Description of the task>
Copy every line of the material below verbatim, keeping the original line breaks and characters unchanged.

=-=-=

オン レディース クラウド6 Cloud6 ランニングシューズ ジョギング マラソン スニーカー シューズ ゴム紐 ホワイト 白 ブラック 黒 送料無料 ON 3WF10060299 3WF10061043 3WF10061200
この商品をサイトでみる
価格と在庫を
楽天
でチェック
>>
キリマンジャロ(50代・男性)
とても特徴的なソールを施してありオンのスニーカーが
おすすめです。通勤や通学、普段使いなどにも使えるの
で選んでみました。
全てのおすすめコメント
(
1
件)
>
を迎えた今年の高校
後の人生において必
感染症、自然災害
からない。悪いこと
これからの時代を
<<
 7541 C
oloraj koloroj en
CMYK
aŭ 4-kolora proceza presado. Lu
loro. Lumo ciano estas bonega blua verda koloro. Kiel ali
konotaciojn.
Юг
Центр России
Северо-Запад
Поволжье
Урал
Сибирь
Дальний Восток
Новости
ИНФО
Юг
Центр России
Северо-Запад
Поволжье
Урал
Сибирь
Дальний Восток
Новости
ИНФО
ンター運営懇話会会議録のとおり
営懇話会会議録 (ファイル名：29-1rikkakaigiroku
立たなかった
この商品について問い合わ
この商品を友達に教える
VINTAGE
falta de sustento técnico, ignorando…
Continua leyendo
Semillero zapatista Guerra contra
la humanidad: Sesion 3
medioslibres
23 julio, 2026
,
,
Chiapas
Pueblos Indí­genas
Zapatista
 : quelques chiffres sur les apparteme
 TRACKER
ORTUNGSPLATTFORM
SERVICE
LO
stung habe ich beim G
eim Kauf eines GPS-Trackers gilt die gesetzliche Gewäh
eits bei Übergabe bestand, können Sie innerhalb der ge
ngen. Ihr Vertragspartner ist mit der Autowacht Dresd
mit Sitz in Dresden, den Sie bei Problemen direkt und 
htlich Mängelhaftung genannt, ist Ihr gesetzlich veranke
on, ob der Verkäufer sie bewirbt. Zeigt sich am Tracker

=-=-=

Finished exercise>
オン レディース クラウド6 Cloud6 ランニングシューズ ジョギング マラソン スニーカー シューズ ゴム紐 ホワイト 白 ブラック 黒 送料無料 ON 3WF10060299 3WF10061043 3WF10061200
この商品をサイトでみる
価格と在庫を
楽天
でチェック
>>
キリマンジャロ(50代・男性)
とても特徴的なソールを施してありオンのスニーカーが
おすすめです。通勤や通学、普段使いなどにも使えるの
で選んでみました。
全てのおすすめコメント
(
1
件)
>
を迎えた今年の高校
後の人生において必
感染症、自然災害
からない。悪いこと
これからの時代を
<<
 7541 C
oloraj koloroj en
CMYK
aŭ 4-kolora proceza presado. Lu
loro. Lumo ciano estas bonega blua verda koloro. Kiel ali
konotaciojn.
Юг
Центр России
Северо-Запад
Поволжье
Урал
Сибирь
Дальний Восток
Новости
ИНФО
Юг
Центр России
Северо-Запад
Поволжье
Урал
Сибирь
Дальний Восток
Новости
ИНФО
ンター運営懇話会会議録のとおり
営懇話会会議録 (ファイル名：29-1rikkakaigiroku
立たなかった
この商品について問い合わ
この商品を友達に教える
VINTAGE
falta de sustento técnico, ignorando…
Continua leyendo
Semillero zapatista Guerra contra
la humanidad: Sesion 3
medioslibres
23 julio, 2026
,
,
Chiapas
Pueblos Indí­genas
Zapatista
 : quelques chiffres sur les apparteme
 TRACKER
ORTUNGSPLATTFORM
SERVICE
LO
stung habe ich beim G
eim Kauf eines GPS-Trackers gilt die gesetzliche Gewäh
eits bei Übergabe bestand, können Sie innerhalb der ge
ngen. Ihr Vertragspartner ist mit der Autowacht Dresd
mit Sitz in Dresden, den Sie bei Problemen direkt und 
htlich Mängelhaftung genannt, ist Ihr gesetzlich veranke
on, ob der Verkäufer sie bewirbt. Zeigt sich am Tracker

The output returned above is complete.